Natomiast jeśli umówimy się, że Y - to zbiór liczb nieujemnych - wtedy f jest surjekcją ("dla każdego y ze zbioru Y istnieje x ze zbioru X o własności f(x) = y") - ale nie jest injekcją (f. różnowartościową) - tak więc masz rację pisząc że nie jest bijekcją.
Innymi słowy, w zbiorze Y jako zbiorze mężczyzn - zdarzają się mężczyźni, którym nie jest przyporządkowana żadna żona. Niekoniecznie Y musi być od razu zbiorem mężów. Pozdrowionka ;)
to ja - _benesia :)
A ja już ten problem podnosiłem i zostałem zrugany za fantazjowanie ;ooo Hawgh.
Przykład y=x^2 w związku z tematem został omówiony na pl.sci.matematyka w wątku 'bijekcje' zapoczątkowanym 3lis1999 - przyglądało się temu wielu matematyków więc herezji tam być nie powinno :) _benesia
_benesia ;-) zbiór X (Y) nie był zbiorem kobiet (mężczyzn) tylko żon (mężów);-). Czyżbyś była (było) panną (kawalerem)? ;-) A w ogóle to uwielbiam takie demagogiczne dyskusje, w pierwotnym znaczeniu słowa 'demagog' ;-) Pozdrawiam ;-)
Ok Gosciu, przy tak dobranych zbiorach X, Y mamy surjekcję. Ale nie każda funkcja ze zbioru w zbiór jest surjekcją - jest tylko wtedy, gdy działa definicja którą nazwałeś 'masłem maślanym' :-)
A teraz wytłumacz mi proszę o jakie znaczenie 'demagoga' Ci chodzi - odwiedziłem sjp ale 'przywódcą ludu w okresie nasilenia walk społecznych' też się nie czuję ;)
'masło maślane' wzięło mi się stąd, że raczej najpierw definiuje się funkcję i jej dziedzinę X, a potem zbiór wartości Y i w tym kontekście sformułowanie "dla każdego y ze zbioru Y istnieje x ze zbioru X o własności f(x) = y" wydaje mi się trywialne...

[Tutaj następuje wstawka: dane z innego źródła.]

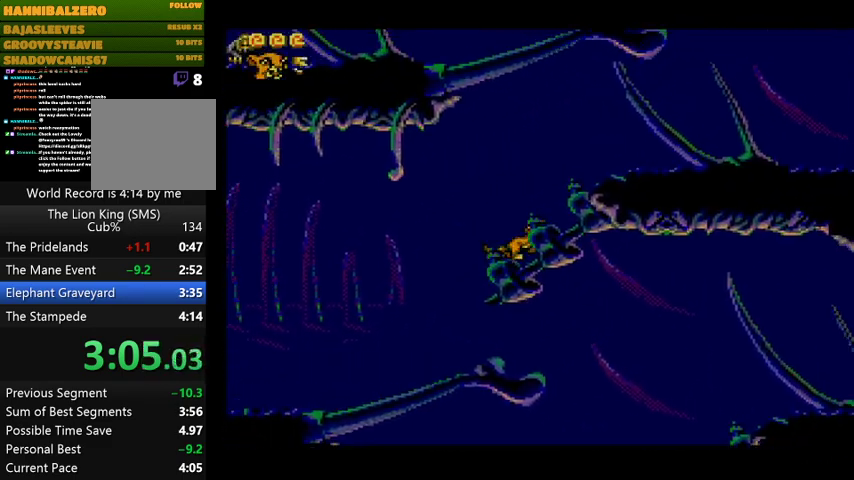
Gameplay with a controller (PlayStation layout); each line is a JSON object with the inputs held at the frame after it. "events" lists button and stick changes between this image and that frame as [ms after this image, input, new state], when the widget could be followed in between. Not read: left_stick right_stick.
{"buttons": ["DPAD_RIGHT"], "events": []}
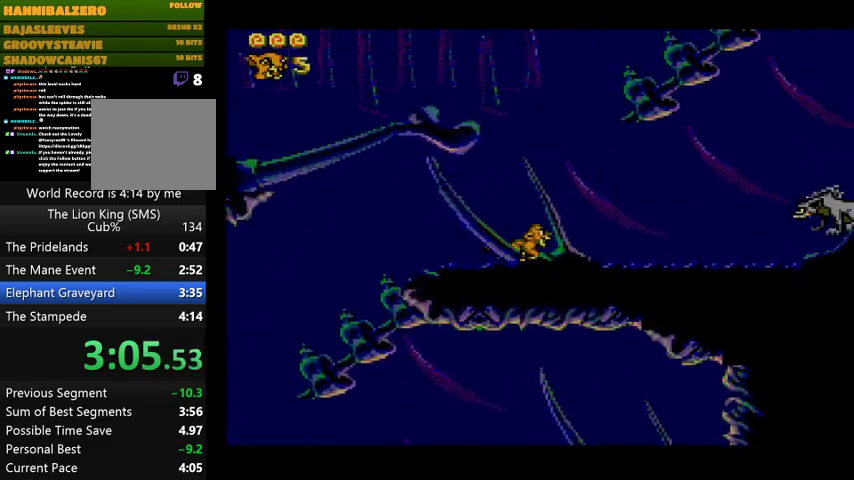
{"buttons": ["CROSS", "DPAD_RIGHT"], "events": [[300, "CROSS", "down"]]}
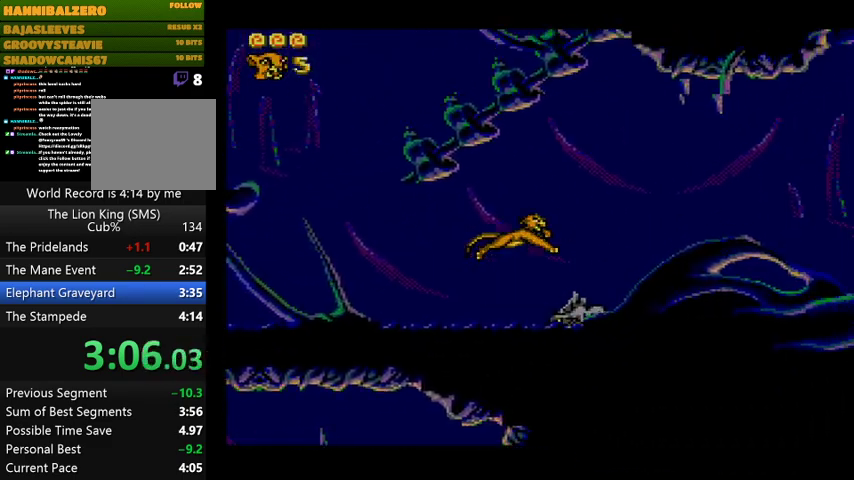
{"buttons": ["DPAD_RIGHT"], "events": [[200, "CROSS", "up"]]}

o ile pamietam (byc może się mylę) to w starożytnej Grecji demagog to był ktoś, kto potrafił przekonać gremium do swoich racji, niekoniecznie, a właściwie głównie posługując się karkołomną i często naciaganą argumentacją ;-) zresztą ta definicja nie całkiem kłóci się z tą przez Ciebie podaną ;-)
hmm zobaczmy co pisze w Bogusław Szostak na pl.sci.matematyka w wątku o którym wspominałem:
"wspolczesnie przyjmuje sie, ze funkcja to "trojka"(uporzadkowana)
zbiorow (A, B, C) spelniajacych pewne warunki.
A wiec przede wszystkim C jest podzbiorem A x B (zbiorem par elementow)
....
Ponadto wymaga sie, by
1. Kazdy element zbioru A byl "reprezentowany"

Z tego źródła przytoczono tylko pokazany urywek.